居心地が悪〜い夕食会?!トスカーナでジビエづくし

トスカーナでジビエづくし料理

先日、イタリア人の友人たちに誘われてカッチャトーレ(猟師)たちが狩って自らが料理するという「イノシシ他ジビエづくしディナー」に参加してきました。フィレンツェを州都とするトスカーナ州ではイノシシや鹿、子鹿などのジビエ料理はポピュラーで多くのレストランで食べられます。ちなみに日本で浸透している”ジビエ”はフランス語、イタリア語ではselvaggina(セルヴァッジーナ)といいます。ついでにイノシシはcinghiale(チンギアーレ)、鹿はcervo(チェルヴォ)やノロジカはcapriolo(カプリオーロ)です。

ジビエ料理はそんなに得意ではない私は、「ジビエづくしの夕食会は少々厳しいかも・・」と思ったのですが、久しぶりに会う友人たちも参加することから、とりあえず行ってみることにしました。日本の今年の干支は亥ですし、イノシシ料理はなにかご利益があるかもと願いつつ。。。

 

なんとも居心地の悪〜い夕食会?!


場所はフィレンツェから車で1時間ほどの、アレッツォ近くのポンティチーノという街。この日はミラノやローマなど遠方から来る人達もいて総勢50人ほどが集まりました。途中の車中で、今回誘ってくれた友人に「実はそんなにジビエって得意ではないんだよねえ・・。」と打ち明けると、「私もなのよ〜」と友人も料理内容には少々不安な様子。「食べられそうなものを食べようねえ」と言いながら会場に入りました。

#### [データ抜粋]
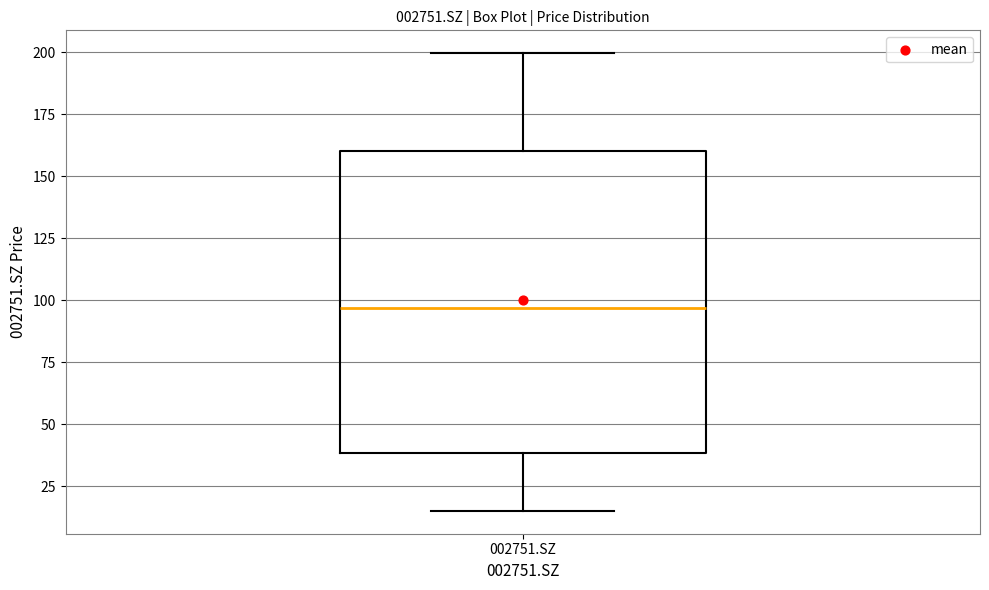

Read this box plot against the y-axis: the position of the median line, the range covered by the box, and the ends of both whiskers. The values are not printed on the chart, so give them approximately, as read against the axis.

median 95, box 40 to 160, whiskers 15 to 200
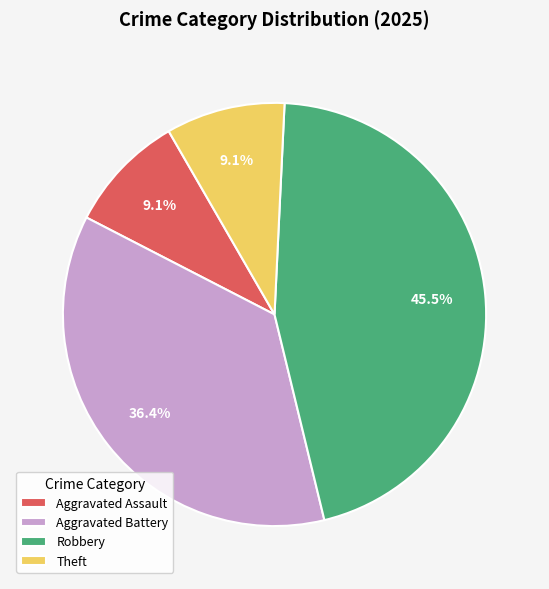

Is there a majority slice in this chart?

No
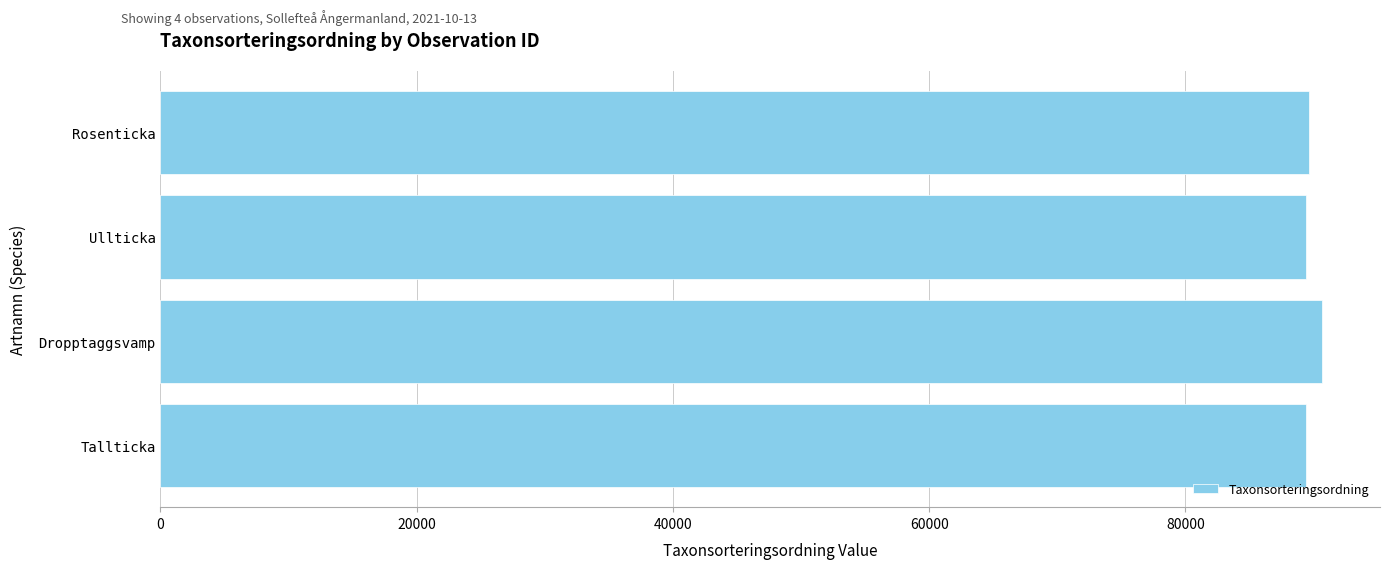

What is the sum of all values?

359130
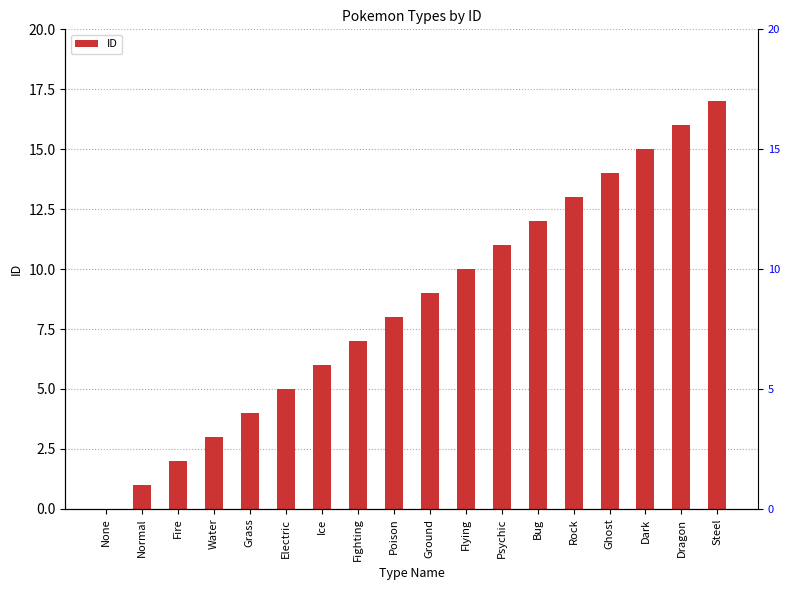

What is the difference between the maximum and minimum values?

17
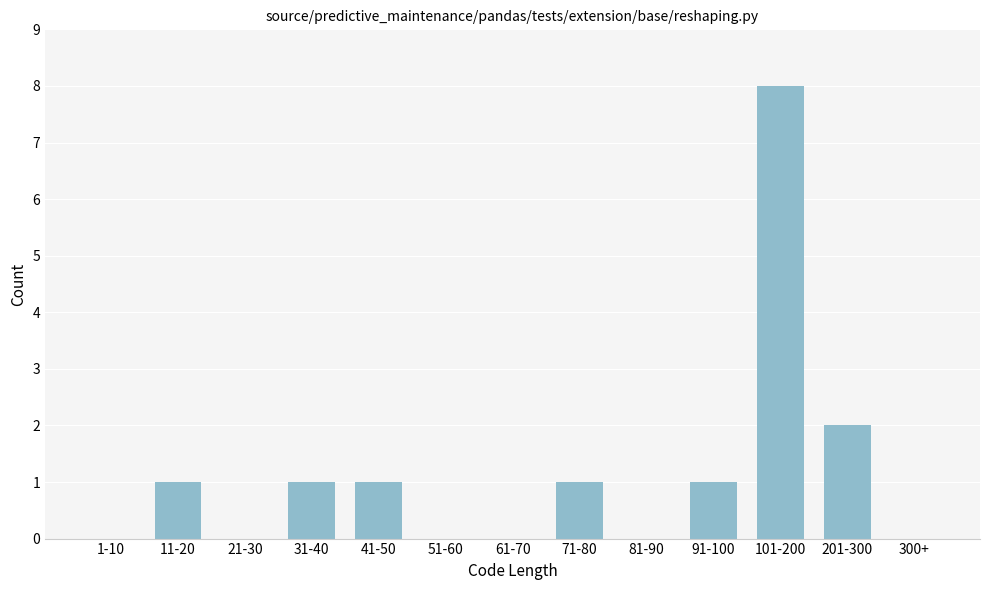

Reading left to right, list all the values displayed in this chart.

1-10=0	11-20=1	21-30=0	31-40=1	41-50=1	51-60=0	61-70=0	71-80=1	81-90=0	91-100=1	101-200=8	201-300=2	300+=0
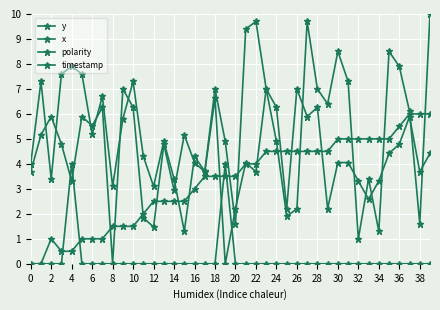

How many data points in y are above 5?

21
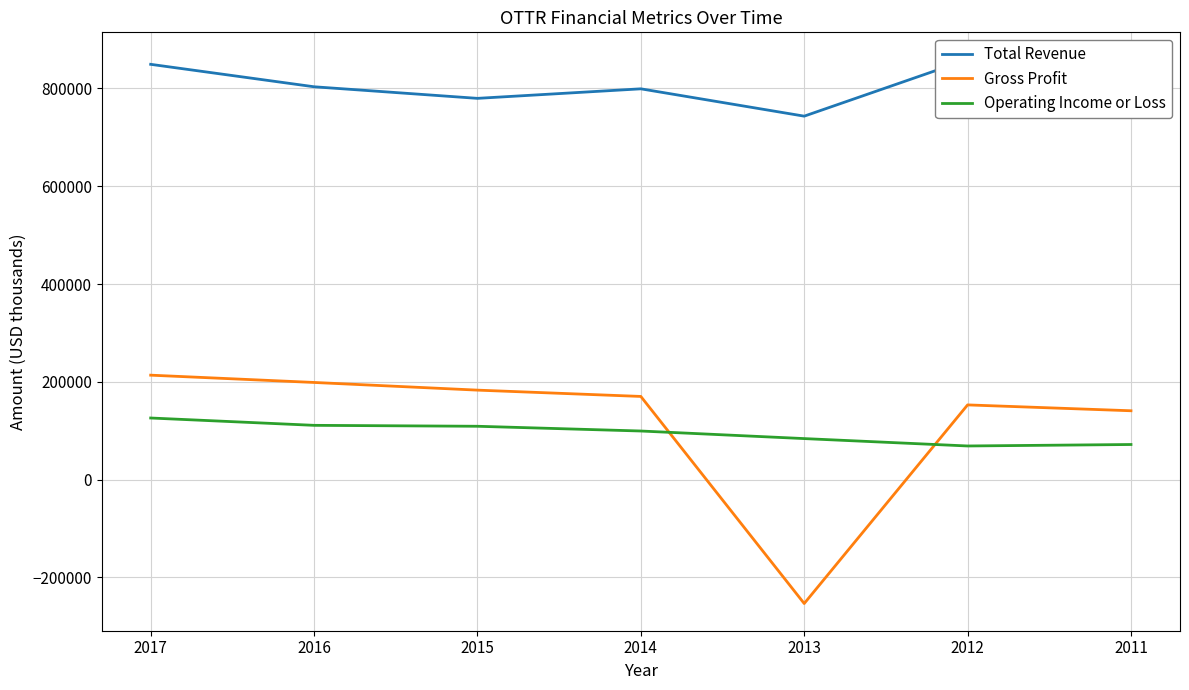

What is the value of the Total Revenue point at the 5th from the left?

743400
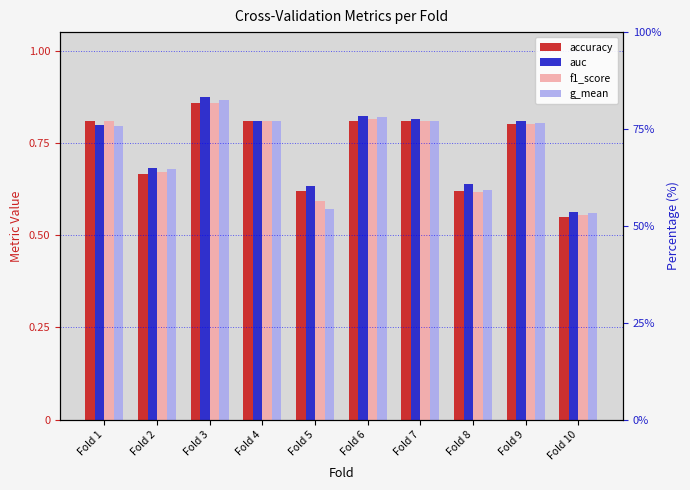

What is the difference between the maximum and minimum values in the accuracy series?

0.3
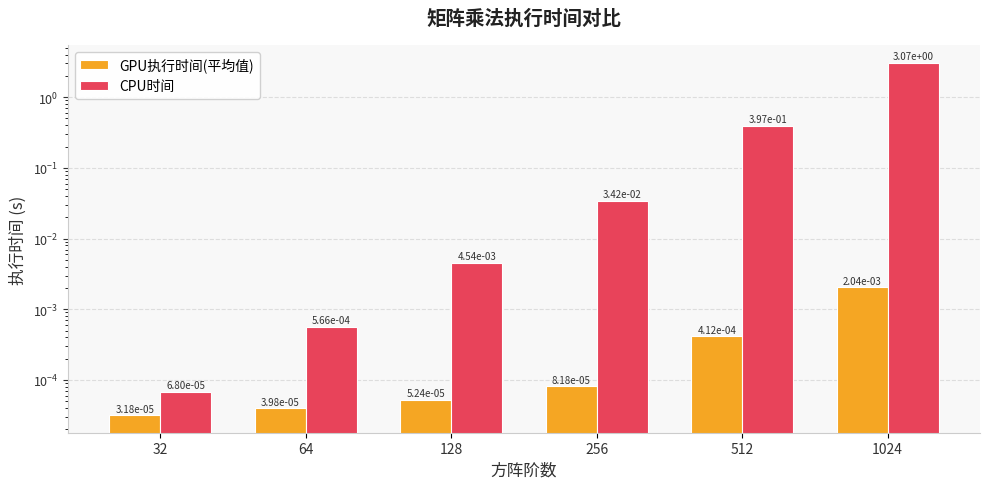

The value of CPU时间 at 512 is 0.2. True or false?

False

#### [課題の内容]
抜粋によると、夕食会の会場はどの街にありましたか。

#### [課題の解答]
アレッツォ近くのポンティチーノという街です。